Saved entries
━━━━
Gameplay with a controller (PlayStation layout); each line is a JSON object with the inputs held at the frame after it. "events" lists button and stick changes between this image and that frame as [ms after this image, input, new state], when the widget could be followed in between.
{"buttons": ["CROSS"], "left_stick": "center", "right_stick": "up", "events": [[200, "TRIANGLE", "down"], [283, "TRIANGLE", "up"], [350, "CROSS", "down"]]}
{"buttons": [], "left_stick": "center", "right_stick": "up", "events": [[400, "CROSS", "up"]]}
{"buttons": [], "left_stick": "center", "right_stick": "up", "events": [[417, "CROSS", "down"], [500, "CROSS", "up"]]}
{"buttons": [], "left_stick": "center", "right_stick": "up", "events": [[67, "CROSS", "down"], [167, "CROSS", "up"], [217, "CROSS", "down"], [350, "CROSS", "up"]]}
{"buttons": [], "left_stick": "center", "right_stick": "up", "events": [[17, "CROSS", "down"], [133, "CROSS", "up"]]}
━━━━
WORK ITEM: Line by line, reproduce the data above exactly.

OUTPUT OF THE TASK:
Gameplay with a controller (PlayStation layout); each line is a JSON object with the inputs held at the frame after it. "events" lists button and stick changes between this image and that frame as [ms after this image, input, new state], when the widget could be followed in between.
{"buttons": ["CROSS"], "left_stick": "center", "right_stick": "up", "events": [[200, "TRIANGLE", "down"], [283, "TRIANGLE", "up"], [350, "CROSS", "down"]]}
{"buttons": [], "left_stick": "center", "right_stick": "up", "events": [[400, "CROSS", "up"]]}
{"buttons": [], "left_stick": "center", "right_stick": "up", "events": [[417, "CROSS", "down"], [500, "CROSS", "up"]]}
{"buttons": [], "left_stick": "center", "right_stick": "up", "events": [[67, "CROSS", "down"], [167, "CROSS", "up"], [217, "CROSS", "down"], [350, "CROSS", "up"]]}
{"buttons": [], "left_stick": "center", "right_stick": "up", "events": [[17, "CROSS", "down"], [133, "CROSS", "up"]]}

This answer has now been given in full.